ASDP: Kru KMP Julung-Julung dan KMP Ambu-Ambu Negatif Covid-19

ASDP: Kru KMP Julung-Julung dan KMP Ambu-Ambu Negatif Covid-19
Anak buah kapal saat mempersiapkan lepas jangkar kapal di Pelabuhan Merak, Cilegon, Banten, baru-baru ini.
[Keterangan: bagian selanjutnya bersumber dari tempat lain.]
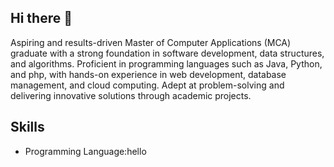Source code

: ## Hi there 👋
<p>Aspiring and results-driven Master of Computer Applications (MCA) graduate with a strong foundation in software development, data structures, and algorithms. Proficient in programming languages such as Java, Python, and php, with hands-on experience in web development, database management, and cloud computing. Adept at problem-solving and delivering innovative solutions through academic projects.</p>

## Skills
<ul>
  <li>Programming Language:<span>hello</span></li>
</ul>

<!--
**ethical-dilkhush/ethical-dilkhush** is a ✨ _special_ ✨ repository because its `README.md` (this file) appears on your GitHub profile.

Here are some ideas to get you started:

- 🔭 I’m currently working on ...
- 🌱 I’m currently learning ...
- 👯 I’m looking to collaborate on ...
- 🤔 I’m looking for help with ...
- 💬 Ask me about ...
- 📫 How to reach me: ...
- 😄 Pronouns: ...
- ⚡ Fun fact: ...
-->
PT ASDP Indonesia Ferry megajak setiap penumpang yang akan menyeberang untuk membeli tiket secara online mulai 1 Maret 2020, namun pembelin tiket sacara manual juga masih bisa dilakukan di pelabuhan penyeberangan. (Foto: Beritasatu Photo / Ruht Semiono)
Lona Olavia / MPA Kamis, 28 Mei 2020 | 14:29 WIB

 

Jakarta, Beritasatu.com- PT ASDP Indonesia Ferry (Persero) menyatakan, kru kapal ASDP yang diduga kontak dengan penumpang diduga positif Covid-19, baik di KMP Julung-Julung dan KMP Ambu-ambu, negatif Covid-19. Hal ini berdasarkan bukti hasil tes polymerase chain reaction (PCR Test) dengan metode swab. Kru kapal dari KMP Julung-Julung beroperasi di lintasan Tarakan -Toli-toli (Cabang Balikpapan) dan KMP Ambu-ambu  melayani lintasan Padang- Kepulauan Mentawai (Cabang Padang).

Corporate Secretary PT ASDP Indonesia Ferry (Persero) Imelda Alini mengatakan, sebanyak 16 orang kru KMP Julung-Julung dan 19 orang kru KMP Ambu-ambu dinyatakan sehat. Pada Selasa (26/5) secara formal telah diserahkan surat negatif Covid-19 secara langsung oleh Wali Kota Tarakan, Chaerul kepada ABK KMP Julung-Julung-Julung di Pelabuhan Laut Juata Tarakan, sekaligus melepas pelayaran kembali kapal tersebut.

"Setelah melakukan tes PCR, karantina dan dinyatakan sehat, kru dari KMP Julung-Julung dan KMP Ambu-ambu telah kembali ke kapal masing-masing. Kapal siap beroperasi dan kru juga telah siap bertugas kembali. Kami mengapresiasi dukungan Bupati, Pemda, tim gugus tugas Covid-19 dan aparat di Cabang kepada ASDP dalam memberikan pelayanan prima selama masa pandemi ini," ujar Imelda dalam siaran pers, Kamis (28/5/2020).

Sejak awal pandemi, ASDP mengimplementasikan protokol preventif di kantor, pelabuhan dan kapal yang dikelola oleh 29 Cabang ASDP, dari Sabang sampai Merauke mulai dari sterilisasi pelabuhan dan kapal melalui penyemprotan disinfektan di seluruh akses ruang publik, pengecekan suhu tubuh, pemberian masker di pelabuhan, hingga penempatan hand sanitizer serta wastafel portable. Tidak lupa, sosialisasi pencegahan secara terus-menerus melalui media luar ruang (roll banner , spanduk) serta media online .

"Melalui announcer di pelabuhan dan kapal, kami juga aktif dan terus menerus mengumumkan kepada pengguna jasa agar senantiasa menjaga kesehatan tubuh dan kebersihan melalui budaya cuci tangan. Tidak hanya hand sanitizer , kami juga menyiapkan sabun cuci tangan di setiap toilet yang berada di pelabuhan maupun kapal," tuturnya lagi.